Abu Dhabi government-owned Masdar’s CCS project, being developed by Hydrogen Energy, a joint-venture between BP and Rio Tinto, is the first commercial scale and countrywide scheme globally.
‘When the project is commercially operational in the first quarter of 2013, the initial carbon capture will be around 2m tonnes per year for use in Abu Dhabi’s oilfields to enhance recovery,’ David Binnie, general manager, Hydrogen Energy said during a conference.
‘Every tonne of carbon dioxide injected can lead to an extra 2.5 to 3 barrels of oil,’ he said.
The project valued at up to $3bn is currently in the FEED (Front end engineering and design) stage, which is being undertaken by the US company Foster Wheeler, he said.
Under the project, carbon dioxide will be captured from industries with major carbon dioxide emissions across the United Arab Emirates, and then transported via pipelines to storage sites near oilfields.

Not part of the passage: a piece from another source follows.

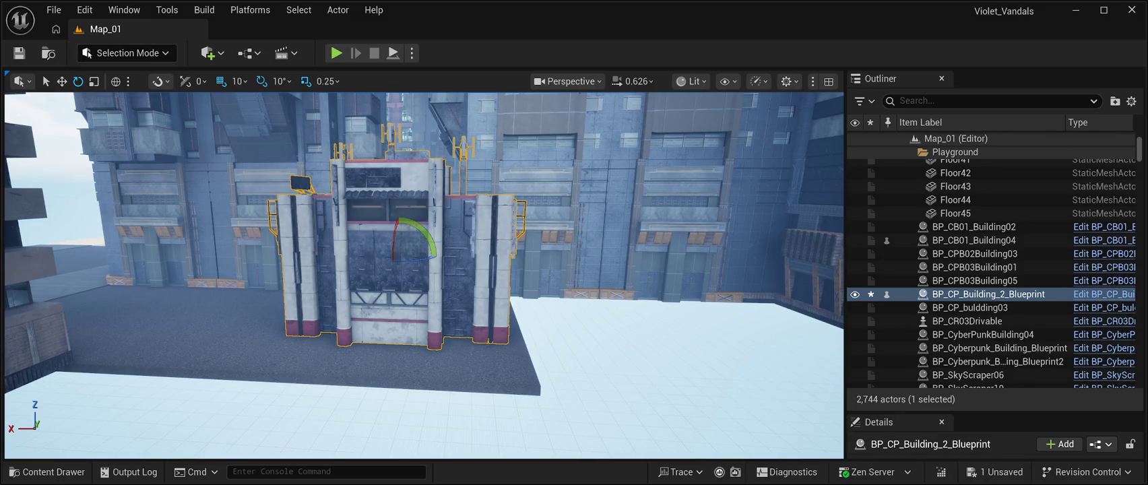
{"action": "key", "text": "ctrl+s"}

It is then injected into ageing oilfields for enhanced oil recovery.
‘In the next stage, through a separation process, the hydrogen will be used for different things … power plants, hydrogen-powered cars,’ Binnie said, adding that about 50m tonnes of carbon dioxide will be captured during the project’s life of about 25 years.
The project will be financed jointly by Masdar and Hydrogen Energy but the investment pattern will be finalised by next year, he said. A joint venture company between the two will be set up locally shortly.
The potential demand for CCS is considerable worldwide and a ‘winning formula’ for Masdar, said Binnie without elaborating about the expected revenues. ‘There are ongoing negotiations and could well go on through next year,’ he said.
The prospects are plenty for oil and gas companies and contractors but profitability could be only marginal in CCS projects, said Gulshan Dua, vice president, Chemicals and Petroleum Unit of Canada’s SNC Lavalin which did the conceptual study for Abu Dhabi.
‘There’s no huge room for profits in CCS. Energy conservation and efficiency are the main drivers here. But the carbon credit market is just emerging,’ he said.